Het artikel gaat dieper in op de levensomstandigheden van één of meerdere personen.

0 = nee, 1 = ja

Q53: Lijkt het artikel de grootste gevolgen van de crisis toe te kennen aan de impact die het heeft op individuen of groepen mensen?

0 = nee, 1 = ja

Q51: Wordt de organisatie zelf aan het woord gelaten in het artikel?

Bij ‘aan het woord laten’ kan worden gelet op het gebruik van quotes van een medewerker van de betreffende organisatie of benoemingen van uitspraken die door medewerkers zijn gedaan.

0 = nee, 1 = ja

Aanwezigheid responsibility-frame

Dit frame presenteert een issue of probleem op dergelijke wijze dat verantwoordelijkheid voor de oorzaak of de oplossing bij de overheid, een individu of een groep kan worden toegeschreven (Semetko & Valkenburg, 2000, p.96)

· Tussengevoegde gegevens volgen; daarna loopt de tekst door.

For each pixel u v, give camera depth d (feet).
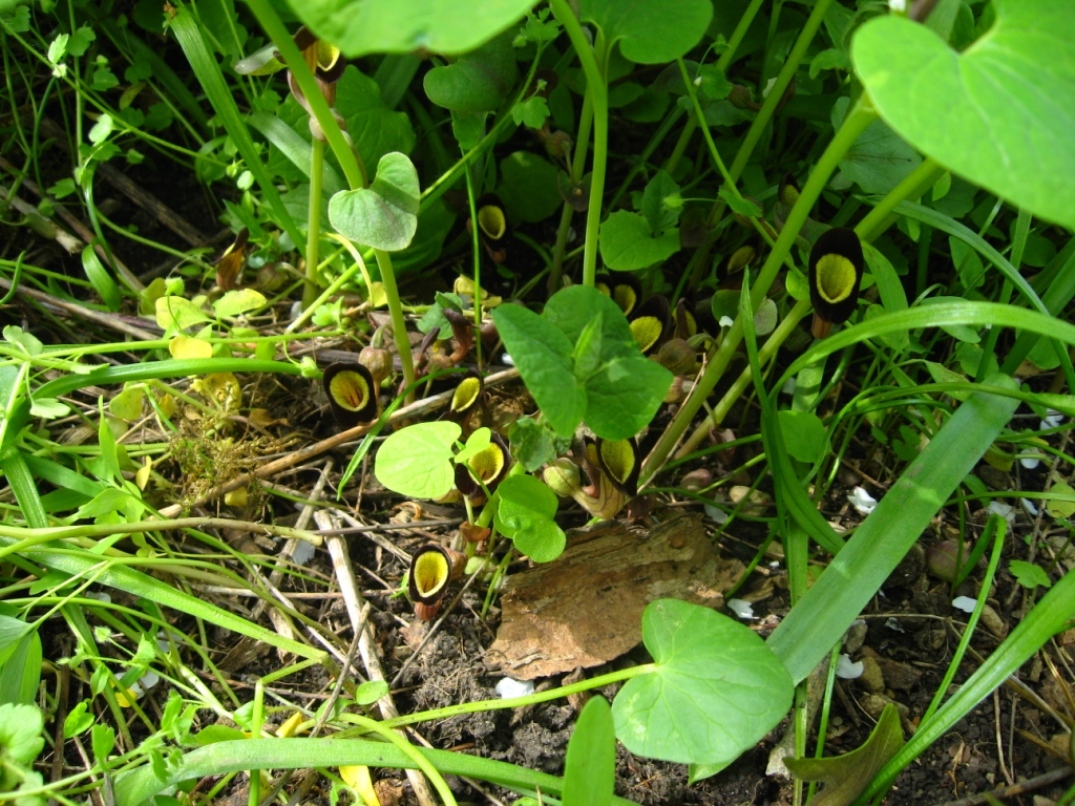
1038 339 1.08
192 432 1.18
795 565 1.05
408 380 1.19
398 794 0.93
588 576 1.06
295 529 1.09
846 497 1.19
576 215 1.47
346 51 0.55
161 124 1.42
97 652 0.98
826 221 1.41
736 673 0.80
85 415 1.20
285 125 1.23
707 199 1.16
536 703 0.96
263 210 1.34
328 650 1.04
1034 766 0.96
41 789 0.76
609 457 0.99
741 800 0.93
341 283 1.28
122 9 1.50
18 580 1.05
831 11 1.10
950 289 1.29
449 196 1.33
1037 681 1.03
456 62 1.10
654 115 1.34
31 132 1.47
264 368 1.13
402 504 1.17
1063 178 0.54
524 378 0.73
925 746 0.87
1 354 1.14
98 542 1.02
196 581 1.08
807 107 1.28
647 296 1.33
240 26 1.37
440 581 1.01
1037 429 1.27
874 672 1.04
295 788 0.93
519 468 1.05
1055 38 0.60
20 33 1.45
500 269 1.39
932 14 0.78
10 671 0.88
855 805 0.90
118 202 1.45
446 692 1.00
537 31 1.02
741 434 1.25
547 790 0.90
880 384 1.24
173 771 0.82
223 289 1.31
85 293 1.38
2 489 1.14
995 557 1.00
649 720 0.80
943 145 0.55
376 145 1.27
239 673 1.03
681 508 1.16
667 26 0.84
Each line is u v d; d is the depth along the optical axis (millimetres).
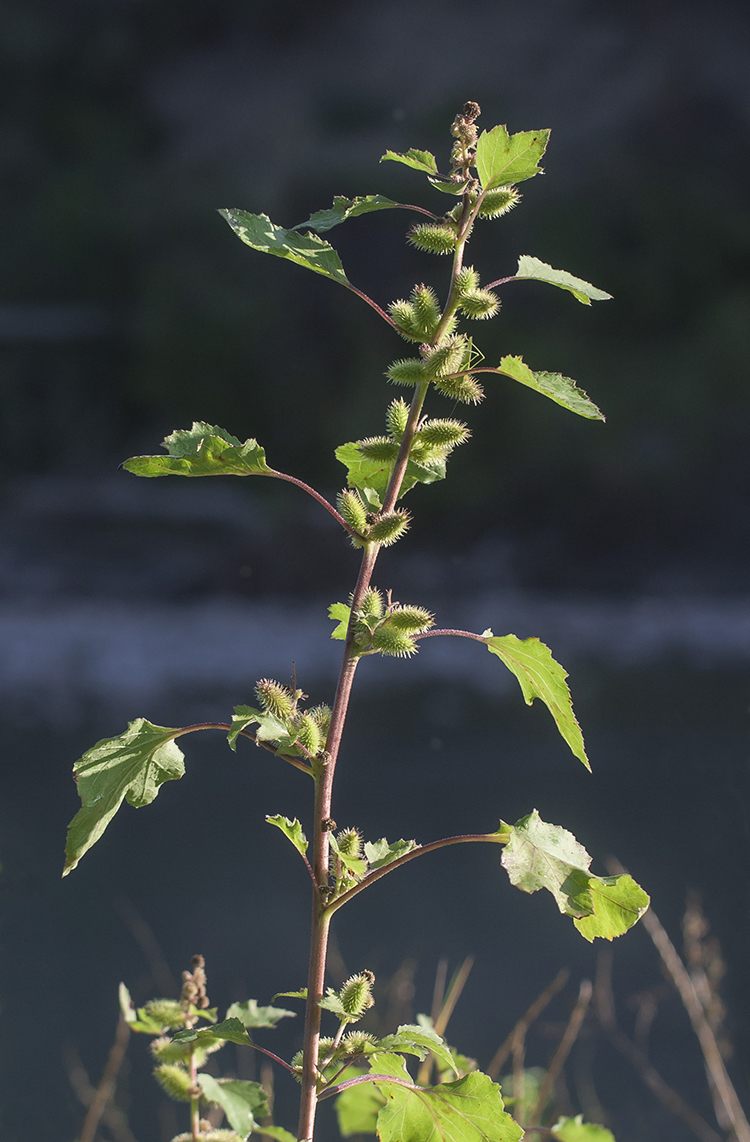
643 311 23734
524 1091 2301
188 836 7133
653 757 9062
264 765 8914
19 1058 3969
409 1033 1932
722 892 5723
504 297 23297
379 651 1928
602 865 6328
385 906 5906
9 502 19922
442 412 21562
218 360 23312
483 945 5289
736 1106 2469
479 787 8336
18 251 26719
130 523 19109
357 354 23000
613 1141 2090
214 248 24859
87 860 6645
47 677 12734
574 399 1907
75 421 24297
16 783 8477
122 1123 3330
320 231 1940
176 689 12234
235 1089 1908
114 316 25281
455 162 1935
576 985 4715
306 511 19312
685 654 14195
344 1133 2096
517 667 1944
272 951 5281
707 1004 2625
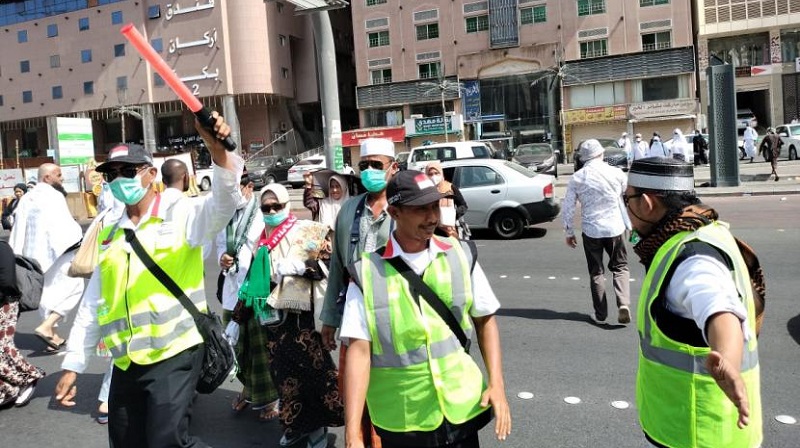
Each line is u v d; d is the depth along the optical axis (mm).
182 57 49094
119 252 2982
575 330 6199
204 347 3102
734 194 16219
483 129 43094
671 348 2125
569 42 41094
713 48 39469
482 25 42750
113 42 51344
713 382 2059
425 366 2359
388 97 44938
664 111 39219
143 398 2990
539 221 12250
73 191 24391
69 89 53469
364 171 3598
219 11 47719
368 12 45000
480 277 2541
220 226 2947
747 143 26406
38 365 6141
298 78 53125
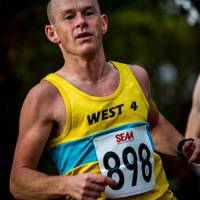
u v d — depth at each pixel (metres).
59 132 9.42
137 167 9.39
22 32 17.53
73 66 9.54
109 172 9.27
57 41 9.78
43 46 18.97
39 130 9.26
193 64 28.89
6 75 16.55
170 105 25.44
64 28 9.45
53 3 9.62
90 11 9.41
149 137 9.70
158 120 10.60
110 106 9.41
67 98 9.30
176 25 22.67
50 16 9.73
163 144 10.55
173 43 25.83
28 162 9.23
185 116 17.61
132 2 20.66
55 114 9.30
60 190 8.61
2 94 16.42
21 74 18.52
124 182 9.30
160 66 27.47
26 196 9.12
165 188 9.84
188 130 12.36
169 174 16.53
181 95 28.69
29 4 16.62
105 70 9.68
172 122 22.25
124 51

Q19: Indiceert het artikel dat een organisatie mogelijkheden heeft om het probleem of issue op te lossen?

Hierbij gaat het puur om oplossingen, en niet op het mogelijke voorkomen van de crisis.

0 = nee, 1 = ja

Q21: Suggereert het artikel dat een organisatie of een deel van de organisatie verantwoordelijk is voor het issue of probleem?

0 = nee, 1 = ja

Q22: Suggereert het artikel dat een individu of een aantal individuen binnen de organisatie verantwoordelijk zijn voor het issue of probleem?

0 = nee, 1 = ja

Q23: Veronderstelt het artikel dat de crisis of het issue dringend om actie vraagt?

Let op zaken als het snel terugroepen van de auto’s, het goed en duidelijk communiceren met stakeholders, etc.

0 = nee, 1 = ja

Q56: Geeft het artikel een oplossing/ meerdere oplossingen voor het probleem of issue?

0 = nee, 1 = ja

Aanwezigheid economic-frame

Dit frame beschrijft een gebeurtenis, probleem of issue in termen van de economische consequenties die het heeft op een individu, groep, instelling, regio of land (Valkenburg & Semetko, 2000, p.96)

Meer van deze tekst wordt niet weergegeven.